Good examples of niche networks and collection managers:
5. Smartphone Applications: Interactivity Within Apps
Interactivity in applications means many things, but most importantly it’s about the applications being aware of other related applications and events, then behaving appropriately.
It shouldn’t be hard to access applications either. Users shouldn’t need to wade through piles of applications alphabetically: they should be able to indicate they want music and get pointed in the direction of the installed apps that will provide it. Until Android/iPhone and the apps work together to make something like this work, there’s apps that will help you to make sense of your apps.
I’d love it if I were standing under the Eiffel Tower, pulled out my phone and it said “Location: Eiffel Tower. Info? Share?” then allowed me to quickly get information from any of my location-aware or information-rich applications or share my location through an update or a check-in. The phone software would need to know the semantics of the applications, in the same way that when you share a picture it is able to suggest a method of sharing.
Applications which interact with information on a social network are also accessible online. Believe it or not, there are social networks out there which are not accessible via anything but your phone application. A good network will allow as many forms of interaction as possible, not limit it!
Then there’s interactivity between applications. For instance, an application which can scrobble tracks to Last.fm from almost any music player, or an alarm clock application which offers to start any music application when it goes off.
All Of The Above
Imagine if Meebo, Tweetdeck, FriendFeed, Foursquare, Google Contacts and Google Profiles got together, added a bunch of widgets from your other profiles and offered a great smartphone app. Here lies the answer to the ultimate social network: It’s everything working together.

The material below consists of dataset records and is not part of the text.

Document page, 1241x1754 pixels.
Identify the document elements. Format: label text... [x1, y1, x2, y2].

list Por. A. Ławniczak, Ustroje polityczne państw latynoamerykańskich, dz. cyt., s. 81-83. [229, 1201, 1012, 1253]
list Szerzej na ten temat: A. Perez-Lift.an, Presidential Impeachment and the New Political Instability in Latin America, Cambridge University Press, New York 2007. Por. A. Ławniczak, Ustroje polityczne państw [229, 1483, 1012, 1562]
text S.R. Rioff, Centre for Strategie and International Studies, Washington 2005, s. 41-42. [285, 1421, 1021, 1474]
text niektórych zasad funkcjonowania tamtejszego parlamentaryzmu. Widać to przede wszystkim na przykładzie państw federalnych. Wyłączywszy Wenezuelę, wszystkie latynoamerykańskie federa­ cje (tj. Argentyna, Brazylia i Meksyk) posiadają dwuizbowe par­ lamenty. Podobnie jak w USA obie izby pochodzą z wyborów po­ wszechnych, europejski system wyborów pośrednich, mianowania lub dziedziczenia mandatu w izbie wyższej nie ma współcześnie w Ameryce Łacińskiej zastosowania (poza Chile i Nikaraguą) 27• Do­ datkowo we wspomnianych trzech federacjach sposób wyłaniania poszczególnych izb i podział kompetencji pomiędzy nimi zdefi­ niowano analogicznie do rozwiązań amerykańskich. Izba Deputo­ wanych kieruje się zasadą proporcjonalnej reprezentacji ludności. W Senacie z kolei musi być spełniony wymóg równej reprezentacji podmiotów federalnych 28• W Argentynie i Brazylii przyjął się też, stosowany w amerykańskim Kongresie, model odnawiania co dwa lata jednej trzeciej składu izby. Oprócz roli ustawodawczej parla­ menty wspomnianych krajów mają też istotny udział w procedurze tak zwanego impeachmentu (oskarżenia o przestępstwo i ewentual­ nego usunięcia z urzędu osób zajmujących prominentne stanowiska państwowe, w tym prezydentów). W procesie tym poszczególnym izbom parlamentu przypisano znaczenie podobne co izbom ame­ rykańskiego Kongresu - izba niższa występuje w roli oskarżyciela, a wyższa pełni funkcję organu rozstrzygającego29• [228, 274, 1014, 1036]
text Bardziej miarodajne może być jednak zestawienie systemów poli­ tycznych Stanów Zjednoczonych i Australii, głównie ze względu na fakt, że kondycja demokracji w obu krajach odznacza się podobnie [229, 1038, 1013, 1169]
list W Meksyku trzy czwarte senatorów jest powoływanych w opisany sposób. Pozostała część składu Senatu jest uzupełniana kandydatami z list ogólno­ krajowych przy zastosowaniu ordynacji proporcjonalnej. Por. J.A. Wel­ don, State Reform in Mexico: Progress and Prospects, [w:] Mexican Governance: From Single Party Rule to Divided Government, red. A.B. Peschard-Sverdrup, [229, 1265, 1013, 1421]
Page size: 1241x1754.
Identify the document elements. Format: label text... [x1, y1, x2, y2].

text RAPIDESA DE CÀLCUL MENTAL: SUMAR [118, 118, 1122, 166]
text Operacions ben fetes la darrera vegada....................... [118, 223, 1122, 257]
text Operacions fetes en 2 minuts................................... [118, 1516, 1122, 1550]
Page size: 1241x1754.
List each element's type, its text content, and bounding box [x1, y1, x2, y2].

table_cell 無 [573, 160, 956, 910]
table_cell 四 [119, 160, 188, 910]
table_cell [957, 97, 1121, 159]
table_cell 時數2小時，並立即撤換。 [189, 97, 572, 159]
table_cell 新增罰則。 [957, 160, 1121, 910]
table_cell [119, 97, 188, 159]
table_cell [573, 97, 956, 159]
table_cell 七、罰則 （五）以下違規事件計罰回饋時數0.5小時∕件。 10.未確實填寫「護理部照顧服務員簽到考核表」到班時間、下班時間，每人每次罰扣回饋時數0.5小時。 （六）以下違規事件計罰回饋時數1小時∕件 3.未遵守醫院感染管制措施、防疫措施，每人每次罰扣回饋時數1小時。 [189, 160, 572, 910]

In the end, wherever you’re making noise, it’s not social unless that noise gets to someone. If it’s not easy to share information, people won’t. If you join a new social network, there should be interactions with other members of the social network and/or information getting back to your real friends, wherever they happen to be contactable. Talking to yourself is not social: talking to your partner is social; talking on the phone is social; recording your voice for a podcast is social (as long as someone listens). Social networks online will either keep this in mind or fall into obscurity.